Dans une lettre rendue publique le 1er avril par le ministère russe des Affaires étrangères, Moscou dresse une liste de 13 questions à l'adresse de l'Organisation pour l'interdiction des armes chimiques (OIAC), au sujet de l'empoisonnement sur le sol britannique de l'ancien agent double russe Sergueï Skripal et sa fille. Sur son site, le ministère russe réaffirme en outre que l'affaire, qui envenime les relations entre Moscou et l'Occident, a été «fabriquée contre la Russie».
La liste de questions confiée par le représentant permanent de la Russie auprès de l'OIAC au Secrétariat technique de l'organisation internationale peut être divisée en trois parties, correspondant à trois sujets d'interrogation : la coopération entre le Royaume-Uni et l'OIAC, la procédure menée par l'OIAC au Royaume-Uni et l'implication de la France dans l'enquête.
Le 20 mars, des représentants de l'OIAC se sont rendus au Royaume-Uni afin de rencontrer les experts du laboratoire militaire de Porton Down, près de Salisbury, et de la police britannique.

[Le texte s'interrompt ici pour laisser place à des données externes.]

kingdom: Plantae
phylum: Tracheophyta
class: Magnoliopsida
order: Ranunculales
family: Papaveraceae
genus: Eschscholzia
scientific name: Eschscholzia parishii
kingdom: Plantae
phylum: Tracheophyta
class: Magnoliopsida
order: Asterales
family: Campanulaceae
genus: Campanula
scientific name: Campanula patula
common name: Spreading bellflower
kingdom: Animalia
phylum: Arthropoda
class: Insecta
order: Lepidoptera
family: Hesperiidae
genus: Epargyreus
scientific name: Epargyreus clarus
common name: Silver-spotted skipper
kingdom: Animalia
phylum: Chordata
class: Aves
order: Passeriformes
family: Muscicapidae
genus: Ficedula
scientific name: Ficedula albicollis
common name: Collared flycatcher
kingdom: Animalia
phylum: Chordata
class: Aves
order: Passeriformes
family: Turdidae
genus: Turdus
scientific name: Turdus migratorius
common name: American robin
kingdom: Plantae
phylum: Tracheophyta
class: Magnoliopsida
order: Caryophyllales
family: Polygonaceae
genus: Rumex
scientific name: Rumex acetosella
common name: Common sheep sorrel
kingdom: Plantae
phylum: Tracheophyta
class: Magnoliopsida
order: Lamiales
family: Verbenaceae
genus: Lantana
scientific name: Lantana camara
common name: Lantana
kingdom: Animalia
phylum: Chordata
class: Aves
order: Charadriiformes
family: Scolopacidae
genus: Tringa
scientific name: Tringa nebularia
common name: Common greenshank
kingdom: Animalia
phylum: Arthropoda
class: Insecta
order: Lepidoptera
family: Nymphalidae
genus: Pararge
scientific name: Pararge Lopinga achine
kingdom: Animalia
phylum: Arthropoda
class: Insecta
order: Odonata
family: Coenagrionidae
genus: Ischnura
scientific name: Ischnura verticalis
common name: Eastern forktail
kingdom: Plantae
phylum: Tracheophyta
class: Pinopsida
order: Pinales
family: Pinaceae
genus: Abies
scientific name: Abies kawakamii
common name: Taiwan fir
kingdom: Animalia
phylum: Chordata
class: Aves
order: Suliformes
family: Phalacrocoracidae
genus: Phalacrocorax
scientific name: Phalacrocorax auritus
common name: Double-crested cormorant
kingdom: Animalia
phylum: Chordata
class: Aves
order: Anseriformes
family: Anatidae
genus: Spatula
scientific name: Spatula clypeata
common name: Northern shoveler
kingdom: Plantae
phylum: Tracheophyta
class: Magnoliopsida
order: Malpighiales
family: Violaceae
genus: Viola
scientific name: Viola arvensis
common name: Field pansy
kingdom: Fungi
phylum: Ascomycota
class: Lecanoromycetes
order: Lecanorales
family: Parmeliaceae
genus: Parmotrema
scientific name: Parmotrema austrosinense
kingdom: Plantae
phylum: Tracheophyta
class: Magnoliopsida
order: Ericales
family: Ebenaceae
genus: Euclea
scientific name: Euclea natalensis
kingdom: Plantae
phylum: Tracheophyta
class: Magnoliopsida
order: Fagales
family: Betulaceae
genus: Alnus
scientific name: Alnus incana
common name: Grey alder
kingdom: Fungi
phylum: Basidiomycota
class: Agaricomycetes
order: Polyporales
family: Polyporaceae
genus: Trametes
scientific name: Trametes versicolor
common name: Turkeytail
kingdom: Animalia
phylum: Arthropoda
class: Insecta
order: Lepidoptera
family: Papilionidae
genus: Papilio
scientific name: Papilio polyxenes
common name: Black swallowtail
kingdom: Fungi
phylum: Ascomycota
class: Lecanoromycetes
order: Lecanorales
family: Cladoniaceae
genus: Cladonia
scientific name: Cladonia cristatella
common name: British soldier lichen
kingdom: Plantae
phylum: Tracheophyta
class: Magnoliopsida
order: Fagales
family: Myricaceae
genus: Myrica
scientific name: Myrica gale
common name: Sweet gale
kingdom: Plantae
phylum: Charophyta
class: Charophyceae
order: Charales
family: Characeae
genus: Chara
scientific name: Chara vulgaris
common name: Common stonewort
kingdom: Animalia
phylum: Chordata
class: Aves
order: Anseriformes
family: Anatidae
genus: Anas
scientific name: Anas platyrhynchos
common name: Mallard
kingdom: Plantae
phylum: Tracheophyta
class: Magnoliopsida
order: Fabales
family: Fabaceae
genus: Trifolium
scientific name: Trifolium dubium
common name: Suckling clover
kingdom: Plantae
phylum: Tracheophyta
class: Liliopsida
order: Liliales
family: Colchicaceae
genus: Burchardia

Ils devaient également examiner les échantillons prélevés par les experts britanniques.
Qu'attend le Royaume-Uni de l'OIAC ?
«Que demande à confirmer, exactement, le Royaume-Uni auprès du Secrétariat technique de l'OIAC : uniquement le fait qu'un agent innervant ait été utilisé [contre Sergueï Skripal et sa fille] ou le fait qu'il appartienne au type "Novitchok", selon la classification occidentale ?», interroge notamment Moscou dans sa lettre à l'institution internationale.
La Russie demande également à l'OIAC quel type d'échantillons chimiques ou autres éléments tangibles lui ont été remis par les autorités britanniques. Moscou souhaite aussi savoir si le Secrétariat technique de l'OIAC prévoit de partager ses informations sur l'affaire Skripal avec le Conseil exécutif de l'organisation, dont la Russie fait partie.
Que font les experts de l'OIAC au Royaume-Uni ?
En outre, la Russie appelle à plus de transparence en ce qui concerne le travail mené par les experts de l'OIAC au Royaume-Uni : Moscou aimerait notamment connaître l'identité des membres de l'équipe d'experts qui s'est rendue sur le sol britannique et savoir combien de temps celle-ci y est restée, et avec qui elle a interagi. «Quels laboratoires certifiés analyseront les échantillons que le Secrétariat technique de l'OIAC a reçu durant la visite de ses experts au Royaume-Uni ?», interrogent par ailleurs les autorités russes.
Pourquoi et dans quelle mesure la France est-elle impliquée dans l'enquête ?
Enfin, la Russie demande à l'OIAC de s'exprimer sur l'implication de la France dans l'enquête sur l'affaire Skripal, qui concerne l'empoisonnement de deux ressortissants britanniques sur le sol britannique – et n'affecte donc aucunement les intérêts de la France. «Le Secrétariat technique de l'OIAC a-t-il fourni son accord pour que le Royaume-Uni divulgue des éléments de l'enquête à des pays de l'Union européenne ?», s'interroge la diplomatie russe.
Le 31 mars, la Russie a également adressé 14 questions à Londres et 10 à Paris. Dans ces dernières, Moscou interroge les autorités françaises sur leur assistance technique apportée à Londres dans le cadre de l'enquête britannique sur le cas Skripal.
Vives tensions entre l'Occident et la Russie autour de l'affaire Skripal
Sergueï Skripal et sa fille Ioulia ont été retrouvés inconscients, sur un banc près d'un centre commercial à Salisbury le 4 mars. Dix jours plus tard, Londres a désigné Moscou comme responsable de cet empoisonnement. Le Royaume-Uni a alors décidé d'expulser 23 diplomates russes et annoncé le gel des relations bilatérales. La Russie, qui clame son innocence et accuse Londres de ne «pas vouloir entendre les réponses», a riposté en ordonnant l'expulsion de diplomates britanniques et la fin des activités du British Council sur son territoire.
Emboîtant le pas à Londres, une vingtaine d'Etats occidentaux dont la France ont annoncé l'expulsion de plus de 120 diplomates russes au total, les 26 et 27 mars. Dénonçant une «provocation», Moscou a répliqué par une réponse symétrique, expulsant notamment quatre diplomates français et 60 diplomates américains.